« Crecendo est le seul salon professionnel à présenter des collections de chaussures
dans leur globalité, à plus de 800 magasins en France »
Président de l’association des agents de la chaussure Arici, organisatrice du salon Crecendo et propriétaire de la marque Myma, Gilbert Mugnier est un homme de terrain. Il pose ici un regard sincère et expert sur l’état du marché de la chaussure en France, la situation du salon Crecendo et les perspectives pour la prochaine édition, qui présentera les collections automne-hiver 2024/2025 et se déroulera du 25 au 27 février 2023, comme à son habitude, au Parc Floral de Paris.
Propos recueillis par Florence Julienne
« Force est de constater que la rue se standardise et devient mono produit »
Quelle est votre analyse du marché français de la chaussure, au sortir de l’été 2023 ?
D’après les agents, il reste beaucoup de stocks dans les boutiques, principalement des chaussures de ville, à talons, féminines ou habillées. Les ventes de l’été 2023 ont tourné autour de quatre produits : des mocassins entrée de saison, des sneakers (le gros des ventes), des plagettes et le style Birkenstock. Cette tendance estivale risque de durer, car la consommation ne change pas brutalement.
Il y a deux ou trois saisons, 90% des produits présents chez les chausseurs (mocassins, derbies, escarpins, trotters, etc.) se voyaient dans les magasins et dans la rue. Aujourd’hui, la rue se standardise et devient mono produit. Les silhouettes dans les vitrines de prêt-à-porter s’uniformisent et ce, malgré la créativité déployée dans les défilés de mode, pendant les fashion weeks.
Par ailleurs, ce sont les sneakers leaders telles que la Air Force One de Nike ou la Stan Smith d’Adidas, commercialisées autour de 100€, qui fixent les prix du marché. Les sneakers plus haut de gamme s’adressent aux multimarques, mais, sur ce produit spécifique, les magasins de sport (Decathlon, Intersport, Foot Locker, Courir, etc.) ont aujourd’hui des parts de marché supérieures aux détaillants : l’espace chaussures tend à devenir leur premier rayon.
Les chausseurs indépendants distribuent-ils les marques qui font tourner le business ?
--
TÂCHE DEMANDÉE A:
Présentez les enregistrements sous forme de tableau Markdown, en partant du premier et en vous arrêtant après la ligne contenant « 551: none -> 12:03 », incluse. Utilisez deux colonnes, « Rang » pour le numéro de ligne et « Ligne » pour la ligne, sans les lignes vides.
--
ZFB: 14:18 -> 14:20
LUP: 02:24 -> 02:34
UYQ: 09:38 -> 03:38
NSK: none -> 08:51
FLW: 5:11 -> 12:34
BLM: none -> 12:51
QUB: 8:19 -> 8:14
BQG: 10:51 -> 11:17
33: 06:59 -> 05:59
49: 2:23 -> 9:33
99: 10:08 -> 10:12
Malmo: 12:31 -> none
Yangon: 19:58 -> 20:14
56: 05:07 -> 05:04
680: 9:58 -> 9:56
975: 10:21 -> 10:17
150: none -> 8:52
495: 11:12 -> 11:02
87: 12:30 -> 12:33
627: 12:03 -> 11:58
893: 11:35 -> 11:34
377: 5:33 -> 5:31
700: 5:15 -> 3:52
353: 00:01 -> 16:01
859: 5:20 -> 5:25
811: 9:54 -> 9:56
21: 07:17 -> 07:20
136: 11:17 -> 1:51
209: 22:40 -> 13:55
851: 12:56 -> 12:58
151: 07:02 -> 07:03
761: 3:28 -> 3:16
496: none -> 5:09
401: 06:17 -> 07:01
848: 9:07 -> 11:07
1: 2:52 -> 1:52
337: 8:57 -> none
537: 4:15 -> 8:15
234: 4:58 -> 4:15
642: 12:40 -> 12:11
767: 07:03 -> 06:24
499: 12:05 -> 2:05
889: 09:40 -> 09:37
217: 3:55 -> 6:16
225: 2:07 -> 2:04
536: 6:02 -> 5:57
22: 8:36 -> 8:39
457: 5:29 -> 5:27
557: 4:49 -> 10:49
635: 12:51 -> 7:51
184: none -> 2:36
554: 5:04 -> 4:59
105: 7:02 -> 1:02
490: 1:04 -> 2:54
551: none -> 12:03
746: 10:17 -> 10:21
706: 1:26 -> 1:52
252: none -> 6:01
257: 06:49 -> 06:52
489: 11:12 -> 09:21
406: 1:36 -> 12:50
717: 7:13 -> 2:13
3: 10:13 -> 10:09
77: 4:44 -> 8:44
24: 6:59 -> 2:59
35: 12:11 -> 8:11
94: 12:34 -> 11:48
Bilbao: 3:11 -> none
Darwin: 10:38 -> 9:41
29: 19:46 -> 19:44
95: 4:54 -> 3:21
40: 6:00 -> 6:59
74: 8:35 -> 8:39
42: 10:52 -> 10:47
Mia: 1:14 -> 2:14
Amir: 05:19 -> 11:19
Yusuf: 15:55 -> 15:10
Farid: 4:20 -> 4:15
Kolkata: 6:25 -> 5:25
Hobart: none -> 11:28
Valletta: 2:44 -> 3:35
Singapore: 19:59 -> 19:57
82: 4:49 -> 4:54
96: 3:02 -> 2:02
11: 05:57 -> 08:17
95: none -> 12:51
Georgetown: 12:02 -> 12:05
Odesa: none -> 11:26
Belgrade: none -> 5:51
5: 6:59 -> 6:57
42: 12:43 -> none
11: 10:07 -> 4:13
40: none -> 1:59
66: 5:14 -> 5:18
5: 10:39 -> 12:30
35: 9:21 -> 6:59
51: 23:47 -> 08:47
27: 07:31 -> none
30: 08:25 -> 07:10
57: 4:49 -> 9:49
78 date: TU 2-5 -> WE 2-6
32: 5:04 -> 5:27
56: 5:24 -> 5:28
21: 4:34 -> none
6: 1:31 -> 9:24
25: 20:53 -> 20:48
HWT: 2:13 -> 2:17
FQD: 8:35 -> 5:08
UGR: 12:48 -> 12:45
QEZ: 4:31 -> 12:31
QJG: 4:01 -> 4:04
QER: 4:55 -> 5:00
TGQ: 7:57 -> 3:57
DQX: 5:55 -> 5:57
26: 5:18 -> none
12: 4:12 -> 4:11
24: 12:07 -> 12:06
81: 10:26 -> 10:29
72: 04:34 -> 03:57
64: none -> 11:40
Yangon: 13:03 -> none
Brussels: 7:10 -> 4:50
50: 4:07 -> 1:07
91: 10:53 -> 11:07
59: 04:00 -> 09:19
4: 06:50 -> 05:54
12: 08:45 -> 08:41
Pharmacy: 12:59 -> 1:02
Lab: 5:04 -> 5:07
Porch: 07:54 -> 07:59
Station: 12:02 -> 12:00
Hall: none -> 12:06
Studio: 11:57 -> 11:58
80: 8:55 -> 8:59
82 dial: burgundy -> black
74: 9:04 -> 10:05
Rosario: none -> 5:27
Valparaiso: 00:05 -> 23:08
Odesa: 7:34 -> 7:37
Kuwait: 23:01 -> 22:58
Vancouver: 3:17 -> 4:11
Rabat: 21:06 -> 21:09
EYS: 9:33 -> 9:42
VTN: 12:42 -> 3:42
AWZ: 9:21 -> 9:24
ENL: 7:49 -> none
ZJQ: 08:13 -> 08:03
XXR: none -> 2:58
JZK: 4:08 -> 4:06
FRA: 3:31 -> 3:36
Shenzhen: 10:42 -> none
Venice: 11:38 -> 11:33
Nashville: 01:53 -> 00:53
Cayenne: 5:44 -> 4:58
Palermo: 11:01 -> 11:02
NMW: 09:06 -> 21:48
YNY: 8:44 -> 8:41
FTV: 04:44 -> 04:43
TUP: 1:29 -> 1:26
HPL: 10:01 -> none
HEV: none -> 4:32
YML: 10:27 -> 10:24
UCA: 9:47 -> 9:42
--
TÂCHE DEMANDÉE B:
Dans l'entretien, reformulez en liste à puces le paragraphe commençant par « Par ailleurs, ce sont les sneakers leaders », en conservant ses faits principaux.

RÉPONSE ATTENDUE A:
| Rang | Ligne |
|---|---|
| 1 | ZFB: 14:18 -> 14:20 |
| 2 | LUP: 02:24 -> 02:34 |
| 3 | UYQ: 09:38 -> 03:38 |
| 4 | NSK: none -> 08:51 |
| 5 | FLW: 5:11 -> 12:34 |
| 6 | BLM: none -> 12:51 |
| 7 | QUB: 8:19 -> 8:14 |
| 8 | BQG: 10:51 -> 11:17 |
| 9 | 33: 06:59 -> 05:59 |
| 10 | 49: 2:23 -> 9:33 |
| 11 | 99: 10:08 -> 10:12 |
| 12 | Malmo: 12:31 -> none |
| 13 | Yangon: 19:58 -> 20:14 |
| 14 | 56: 05:07 -> 05:04 |
| 15 | 680: 9:58 -> 9:56 |
| 16 | 975: 10:21 -> 10:17 |
| 17 | 150: none -> 8:52 |
| 18 | 495: 11:12 -> 11:02 |
| 19 | 87: 12:30 -> 12:33 |
| 20 | 627: 12:03 -> 11:58 |
| 21 | 893: 11:35 -> 11:34 |
| 22 | 377: 5:33 -> 5:31 |
| 23 | 700: 5:15 -> 3:52 |
| 24 | 353: 00:01 -> 16:01 |
| 25 | 859: 5:20 -> 5:25 |
| 26 | 811: 9:54 -> 9:56 |
| 27 | 21: 07:17 -> 07:20 |
| 28 | 136: 11:17 -> 1:51 |
| 29 | 209: 22:40 -> 13:55 |
| 30 | 851: 12:56 -> 12:58 |
| 31 | 151: 07:02 -> 07:03 |
| 32 | 761: 3:28 -> 3:16 |
| 33 | 496: none -> 5:09 |
| 34 | 401: 06:17 -> 07:01 |
| 35 | 848: 9:07 -> 11:07 |
| 36 | 1: 2:52 -> 1:52 |
| 37 | 337: 8:57 -> none |
| 38 | 537: 4:15 -> 8:15 |
| 39 | 234: 4:58 -> 4:15 |
| 40 | 642: 12:40 -> 12:11 |
| 41 | 767: 07:03 -> 06:24 |
| 42 | 499: 12:05 -> 2:05 |
| 43 | 889: 09:40 -> 09:37 |
| 44 | 217: 3:55 -> 6:16 |
| 45 | 225: 2:07 -> 2:04 |
| 46 | 536: 6:02 -> 5:57 |
| 47 | 22: 8:36 -> 8:39 |
| 48 | 457: 5:29 -> 5:27 |
| 49 | 557: 4:49 -> 10:49 |
| 50 | 635: 12:51 -> 7:51 |
| 51 | 184: none -> 2:36 |
| 52 | 554: 5:04 -> 4:59 |
| 53 | 105: 7:02 -> 1:02 |
| 54 | 490: 1:04 -> 2:54 |
| 55 | 551: none -> 12:03 |

RÉPONSE ATTENDUE B:
- Les sneakers leaders, comme la Air Force One de Nike ou la Stan Smith d'Adidas, vendues autour de 100 €, fixent les prix du marché.
- Les sneakers plus haut de gamme s'adressent aux multimarques.
- Sur ce produit, les magasins de sport (Decathlon, Intersport, Foot Locker, Courir, etc.) détiennent aujourd'hui des parts de marché supérieures à celles des détaillants.
- Chez ces magasins de sport, l'espace chaussures tend à devenir le premier rayon.